The Cleveland Indians became the first American League team to win 21 consecutive games Wednesday, as a 5-3 victory against the Detroit Tigers completed a series sweep. The Indians’ victory snapped a tie with the Oakland Athletics, who won 20 consecutive games in 2002.

Whether the Indians, now tied with the 1935 Chicago Cubs of the National League with 21 straight wins, go for the major-league record Thursday when they host the Kansas City Royals depends on whether you believe in asterisks.

A Giant asterisk.

The New York Giants were unbeaten in 26 games during the 1916 season, but there was a tie game sandwiched in the middle of the steak. The Giants won 12 straight games, played a 1-1 tie and then won 14 in a row.

The official record keeper of Major League Baseball still recognizes the Giants’ streak

"A tie was never an acceptable result of a baseball game," Steve Hirdt, executive vice president at the Elias Sports Bureau, told ABC News. "If one happened because of darkness or rain or some certain circumstance, the game was played over.

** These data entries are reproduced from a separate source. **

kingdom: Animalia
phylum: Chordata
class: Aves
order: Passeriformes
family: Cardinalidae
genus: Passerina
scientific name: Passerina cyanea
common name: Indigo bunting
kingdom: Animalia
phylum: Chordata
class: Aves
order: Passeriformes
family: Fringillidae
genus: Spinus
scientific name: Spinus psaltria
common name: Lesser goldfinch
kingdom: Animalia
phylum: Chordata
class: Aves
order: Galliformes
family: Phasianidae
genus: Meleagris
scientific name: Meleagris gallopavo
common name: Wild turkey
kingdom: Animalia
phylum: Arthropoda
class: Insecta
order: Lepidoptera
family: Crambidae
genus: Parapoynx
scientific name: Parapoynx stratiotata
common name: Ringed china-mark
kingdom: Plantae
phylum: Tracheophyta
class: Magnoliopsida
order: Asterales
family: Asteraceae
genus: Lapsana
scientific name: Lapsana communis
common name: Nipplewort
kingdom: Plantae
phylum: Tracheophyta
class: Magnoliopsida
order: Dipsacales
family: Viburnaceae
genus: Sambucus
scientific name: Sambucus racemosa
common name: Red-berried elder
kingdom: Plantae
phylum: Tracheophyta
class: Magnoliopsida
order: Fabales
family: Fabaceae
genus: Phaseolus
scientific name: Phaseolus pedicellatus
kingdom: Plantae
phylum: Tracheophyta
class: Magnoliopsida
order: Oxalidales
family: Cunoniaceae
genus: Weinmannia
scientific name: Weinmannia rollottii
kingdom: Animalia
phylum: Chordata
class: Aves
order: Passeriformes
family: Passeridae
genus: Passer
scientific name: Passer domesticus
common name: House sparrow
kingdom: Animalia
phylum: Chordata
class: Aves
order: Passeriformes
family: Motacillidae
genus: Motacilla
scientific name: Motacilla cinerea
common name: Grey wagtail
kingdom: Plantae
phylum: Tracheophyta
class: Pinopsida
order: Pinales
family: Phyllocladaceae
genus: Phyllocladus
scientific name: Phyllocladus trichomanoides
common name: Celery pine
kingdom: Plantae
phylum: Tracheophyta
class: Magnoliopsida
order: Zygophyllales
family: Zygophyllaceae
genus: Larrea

“The Giants' 26-game winning streak has existed since the beginning of time," Hirdt told ABC News. “I do not know why certain people are looking at the 21 now and holding that up as the record or alternately trying to parse language so that they can somehow exclude the 26.

"It's the longest winning streak, it's the record for most consecutive wins, etc., because a tie game breaks neither a winning streak or losing streak for a team because it always gets replayed unless the season ends first."

Some media outlets refused to split hairs. Fox Sports tweeted "The @Indians tie the MLB record for most consecutive games with a win."

Jeff Passan of Yahoo! Sports tweeted his agreement with Fox Sports, posting that “Unbeaten ≠ winning streak.”

The official Twitter account of Major League Baseball was vague enough to satisfy both sides:

Jay Bruce hit a three-run homer off Buck Farmer (4-3), and Mike Clevinger (10-5) won his fourth straight start for Cleveland.